Essas mortes me fizeram enxergar o abismo que nos separa das mulheres quando o assunto é câncer. Enquanto elas transformam mastectomias em bandeiras, criam redes de apoio, publicam memórias e ocupam espaços, nós homens seguimos mordendo o lábio e engolindo o choro. Quantas vezes ouvi colegas de tratamento dizerem que preferiam morrer a fazer o exame de toque? Quantos, como Miguel, escolheram de fato essa opção? Nossa masculinidade frágil nos condena ao isolamento. Falamos de futebol, de política, de carros – mas não falamos do medo que nos corrói por dentro. Nas livrarias, encontrei centenas de relatos sobre câncer de mama – histórias de dor, mas também de superação e sororidade. Para nós, homens? Quase nada. Como se nossa dor fosse menos digna de registro. Como se virilidade e vulnerabilidade não pudessem coexistir.
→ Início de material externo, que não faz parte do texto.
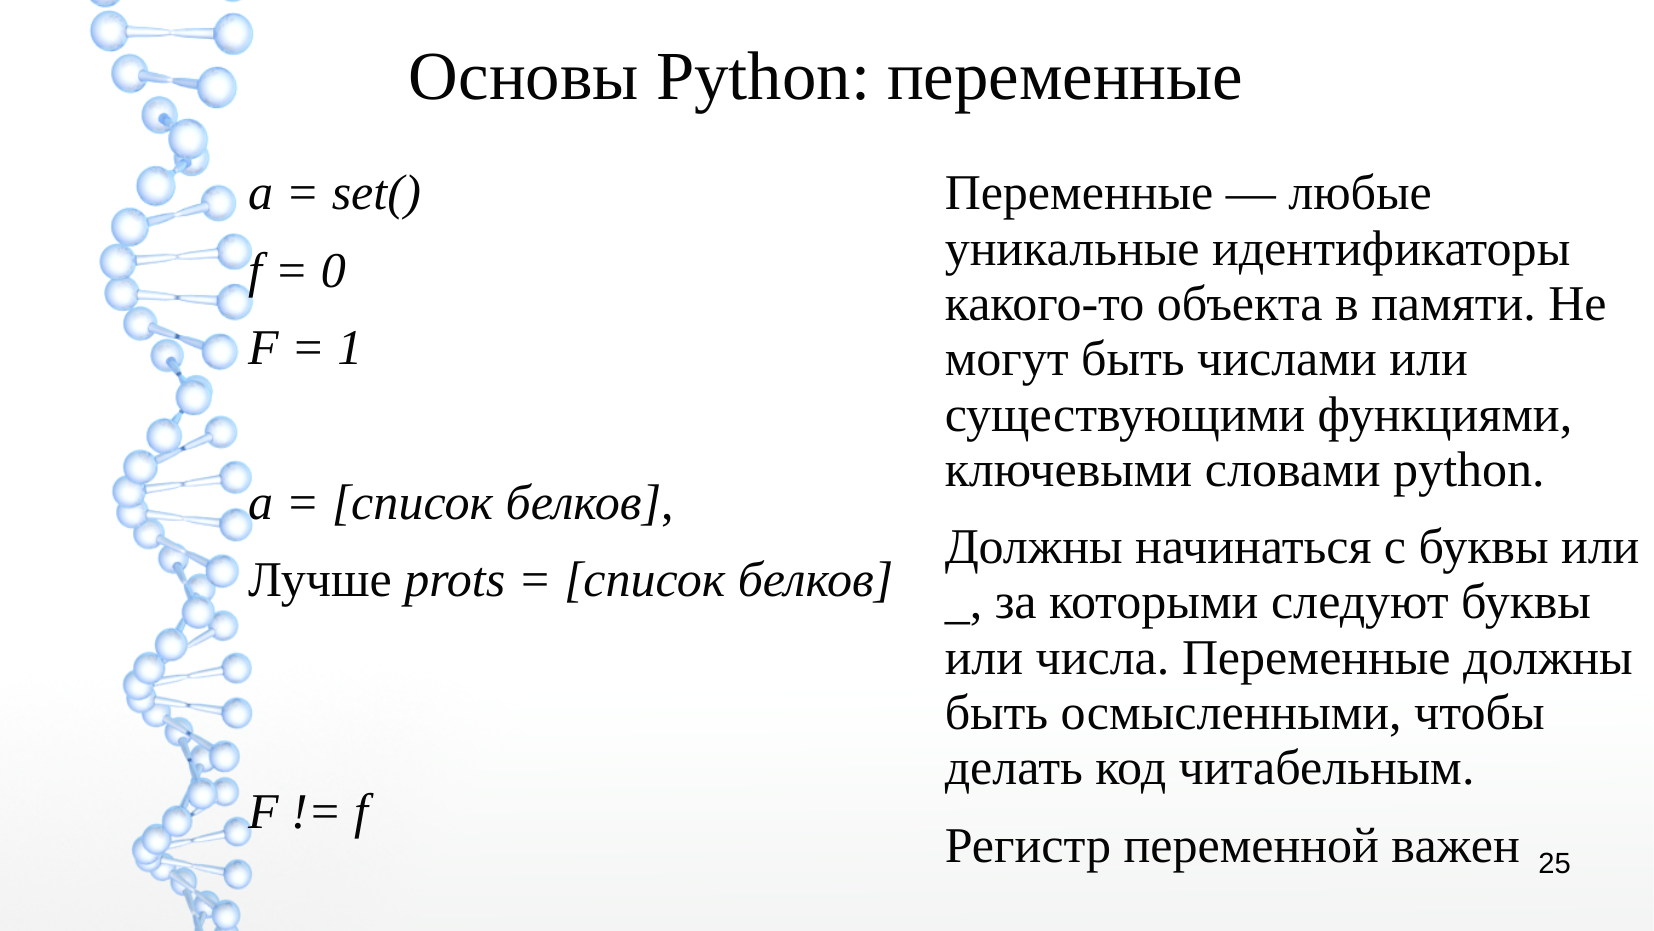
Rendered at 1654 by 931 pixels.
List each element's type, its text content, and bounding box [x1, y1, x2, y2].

title Основы Python: переменные [253, 0, 1400, 154]
list a = set() f = 0 F = 1 a = [список белков], Лучше prots = [список белков] F != f [248, 165, 944, 886]
picture [0, 0, 1654, 931]
list Переменные — любые уникальные идентификаторы какого-то объекта в памяти. Не могут быть числами или существующими функциями, ключевыми словами python. Должны начинаться с буквы или _, за которыми следуют буквы или числа. Переменные должны быть осмысленными, чтобы делать код читабельным. Регистр переменной важен [944, 165, 1654, 886]
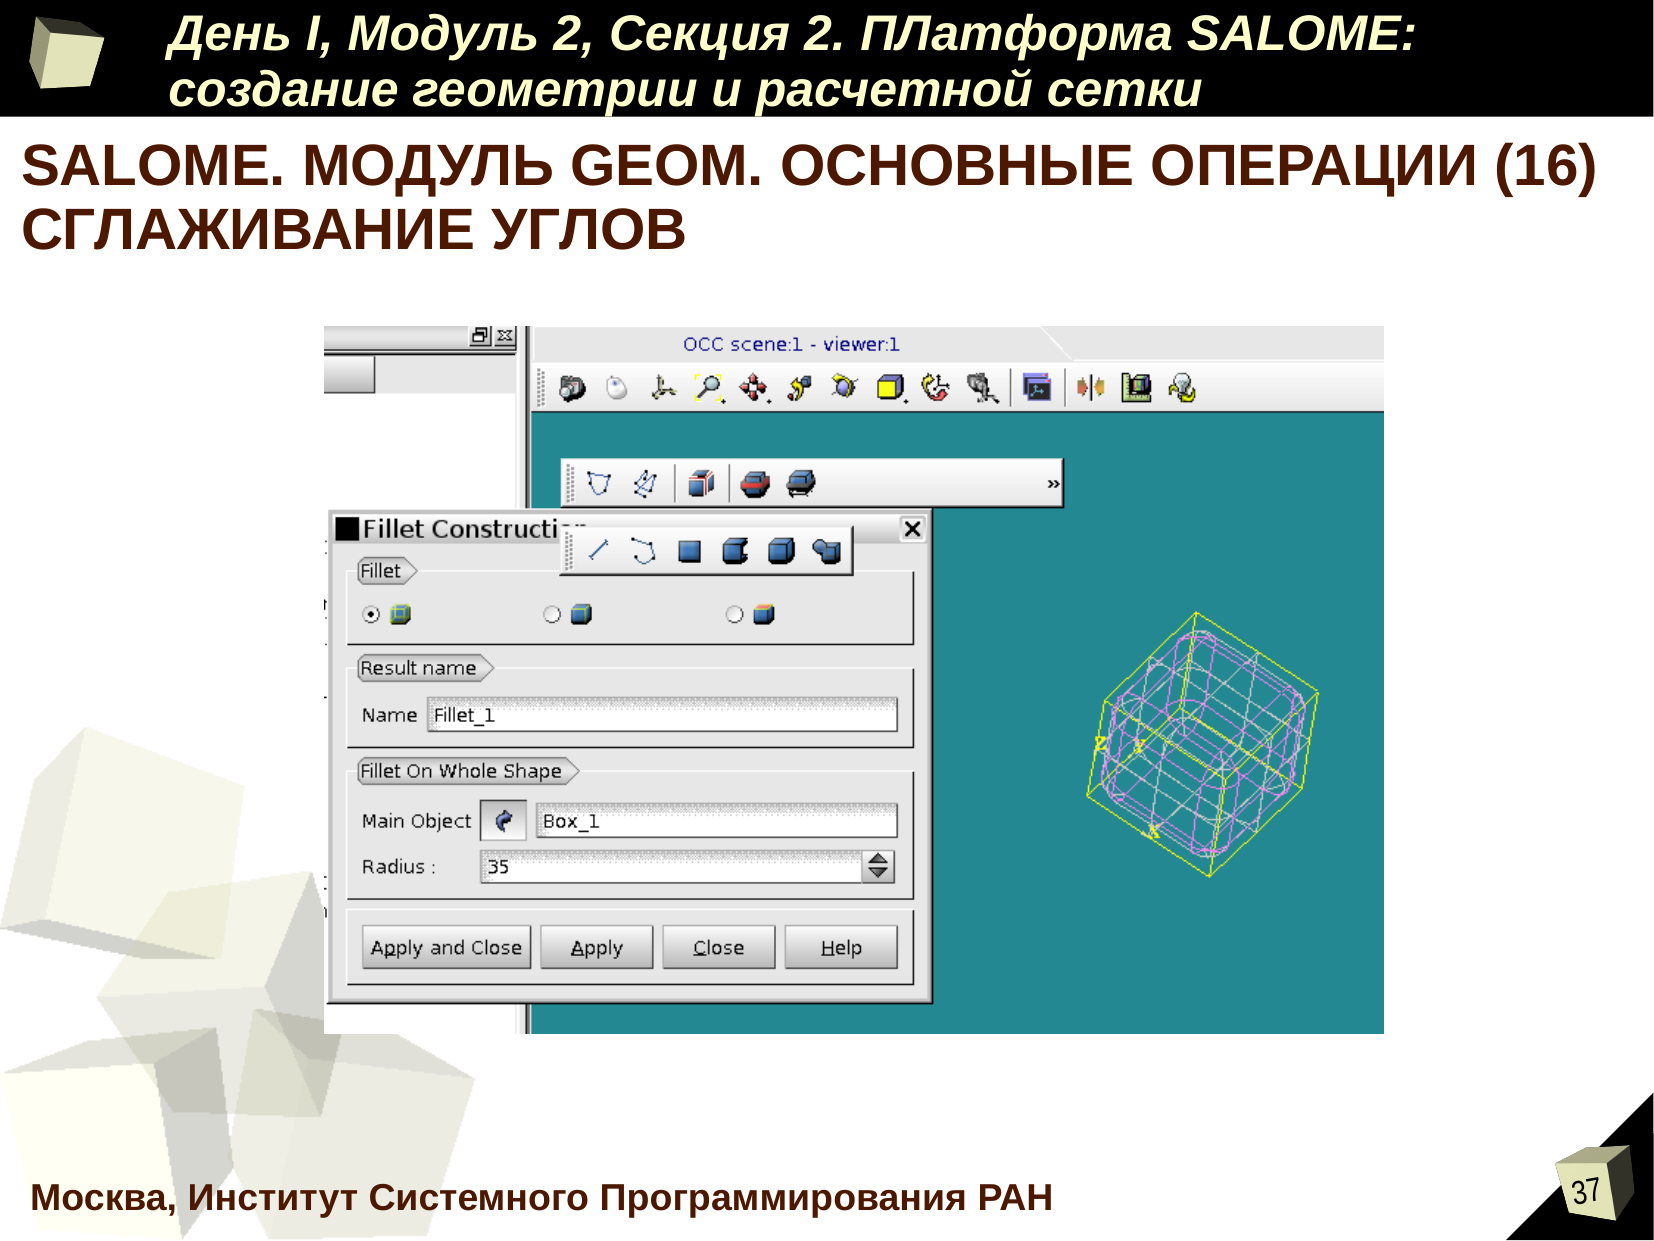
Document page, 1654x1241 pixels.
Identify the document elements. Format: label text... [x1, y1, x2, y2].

picture [464, 1193, 472, 1198]
picture [0, 326, 1384, 1241]
text_box SALOME. МОДУЛЬ GEOM. ОСНОВНЫЕ ОПЕРАЦИИ (16) СГЛАЖИВАНИЕ УГЛОВ [6, 124, 1654, 270]
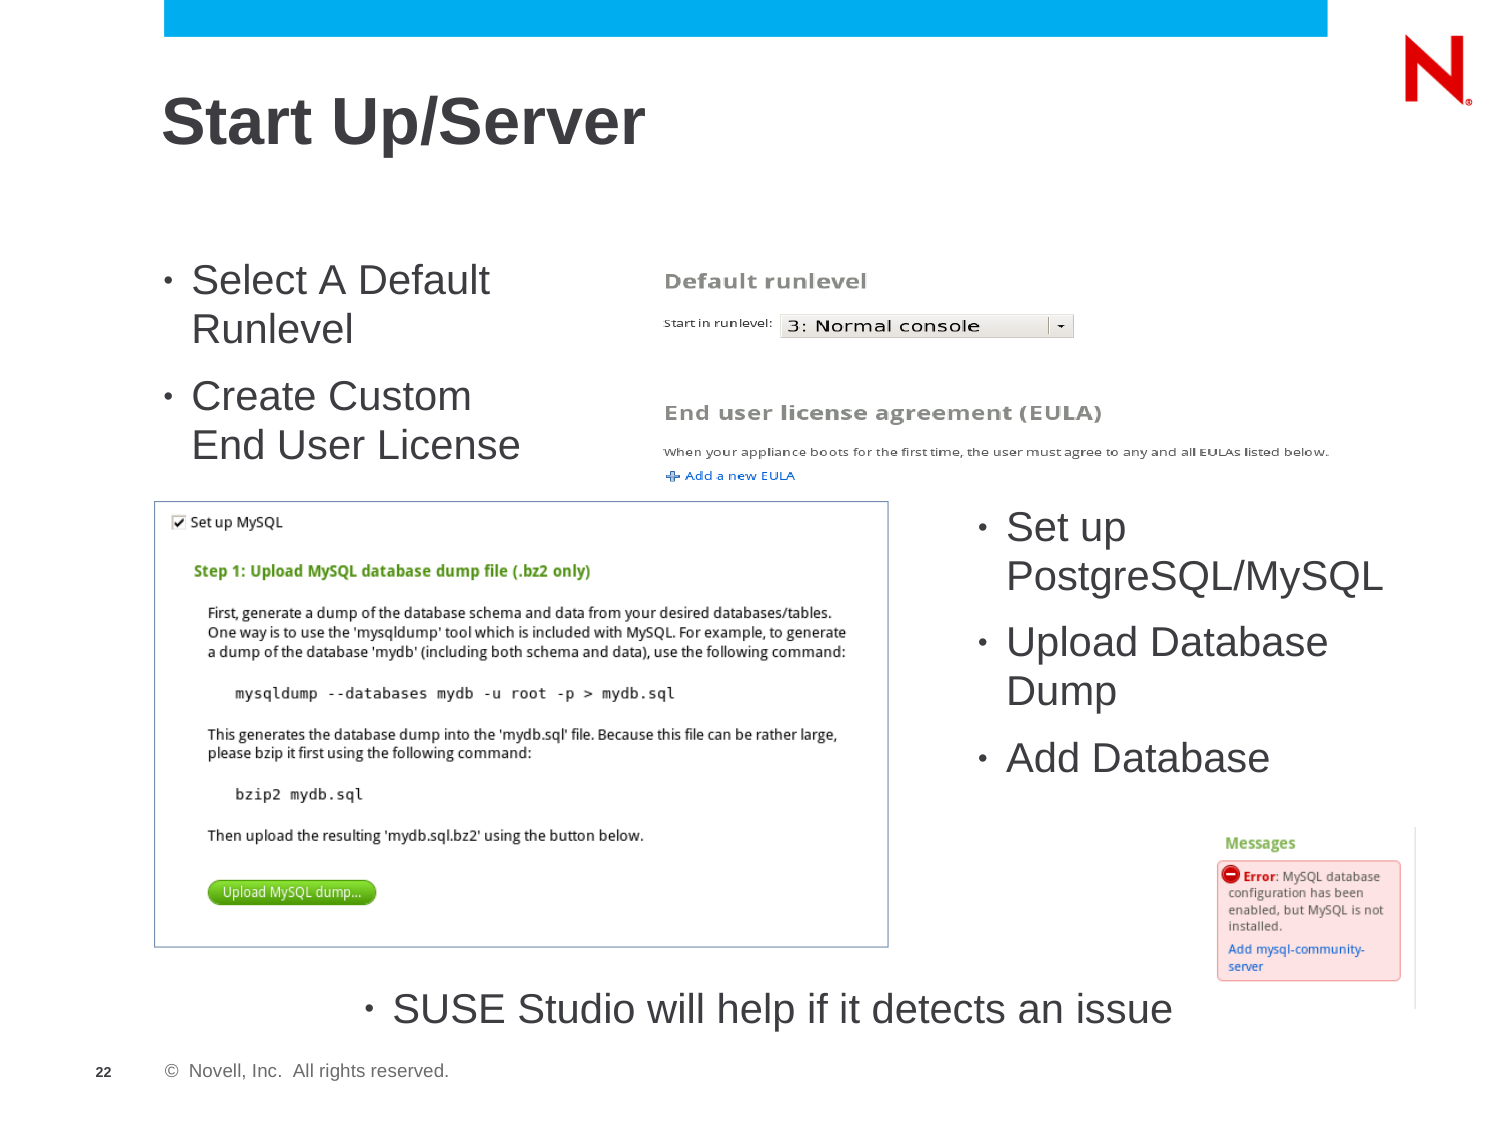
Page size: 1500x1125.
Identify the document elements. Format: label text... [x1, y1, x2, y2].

title Start Up/Server [161, 41, 1383, 205]
picture [1201, 852, 1417, 1009]
list SUSE Studio will help if it detects an issue [364, 983, 1228, 1096]
list Select A Default Runlevel Create Custom End User License [163, 254, 629, 491]
picture [1403, 32, 1473, 107]
picture [154, 267, 1366, 950]
list Set up PostgreSQL/MySQL Upload Database Dump Add Database [978, 501, 1444, 852]
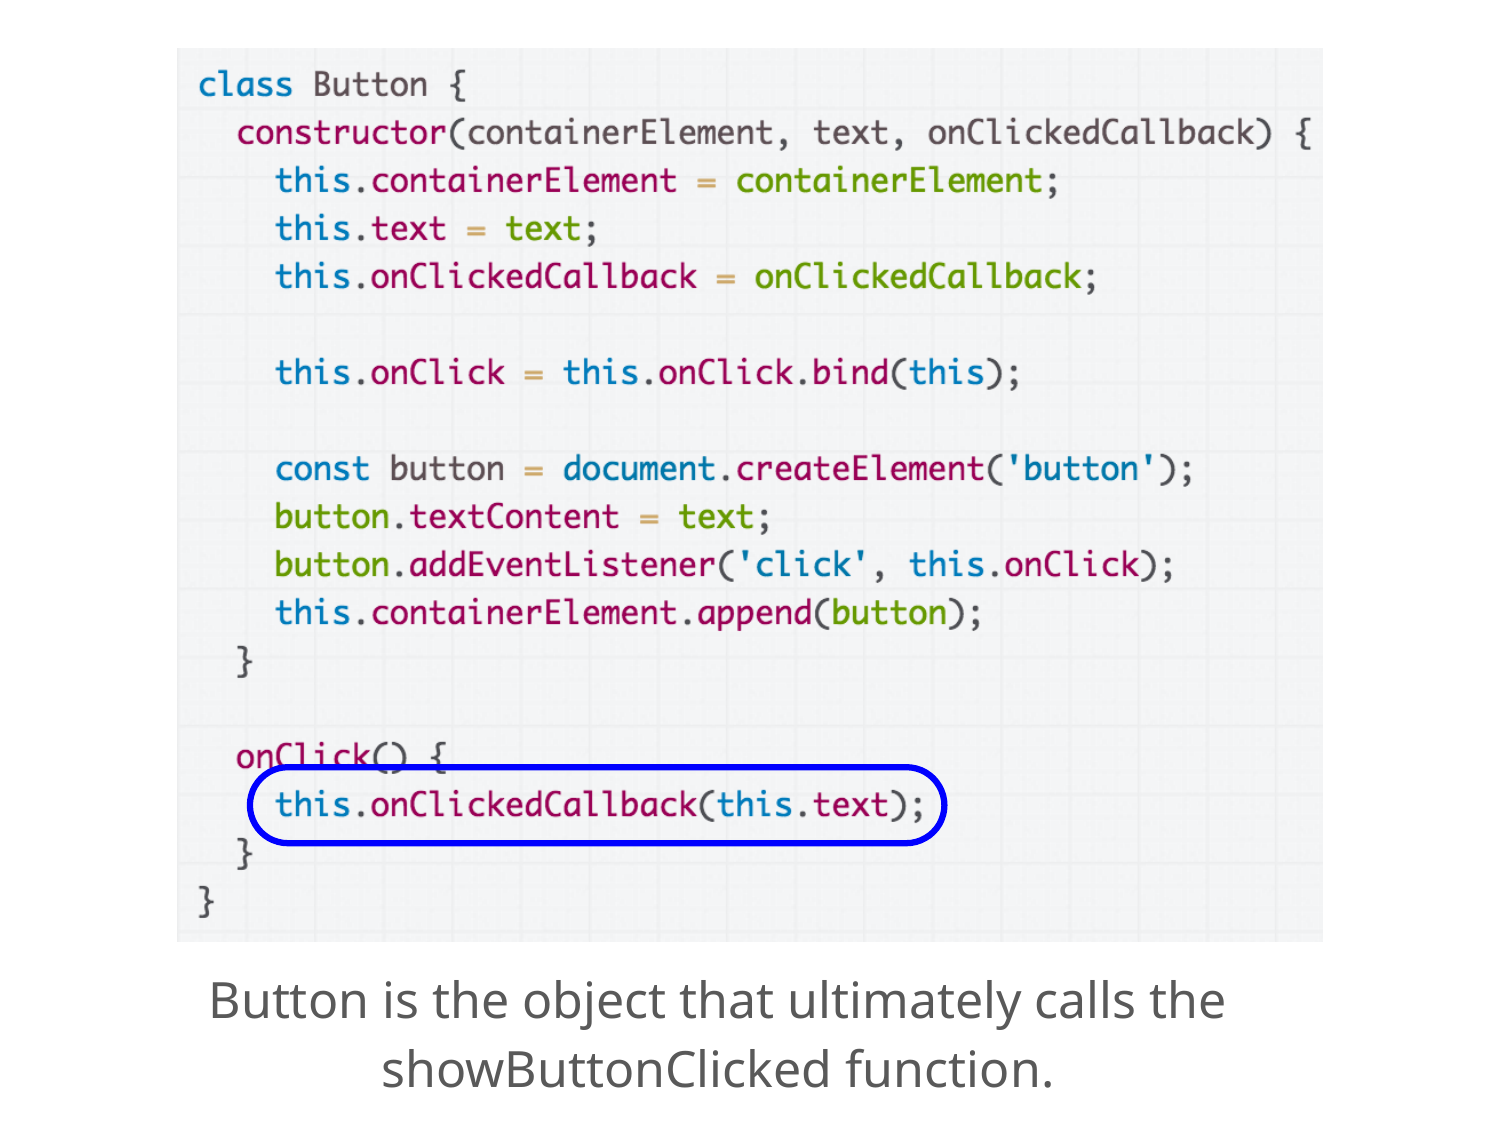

Hoje, olho para trás e vejo que sobrevivi não apenas ao câncer, mas à armadilha do silêncio. O grupo “Prostáticos Não Prostrados” ainda existe, embora as mensagens sejam raras. Às vezes, alguém pergunta como estou. Outras vezes, compartilho artigos sobre novos tratamentos. Mas o que realmente importa é que mantemos a porta entreaberta – um convite para que outros homens ousem entrar e, quem sabe, comecem a falar.

Os números continuam lá: 71 mil novos casos por ano. 16 mil mortes. Um em cada nove homens. Por trás de cada estatística, há uma história como a minha, como a do Miguel, como a do Corinthiano. Até quando vamos insistir em enfrentá-las sozinhos?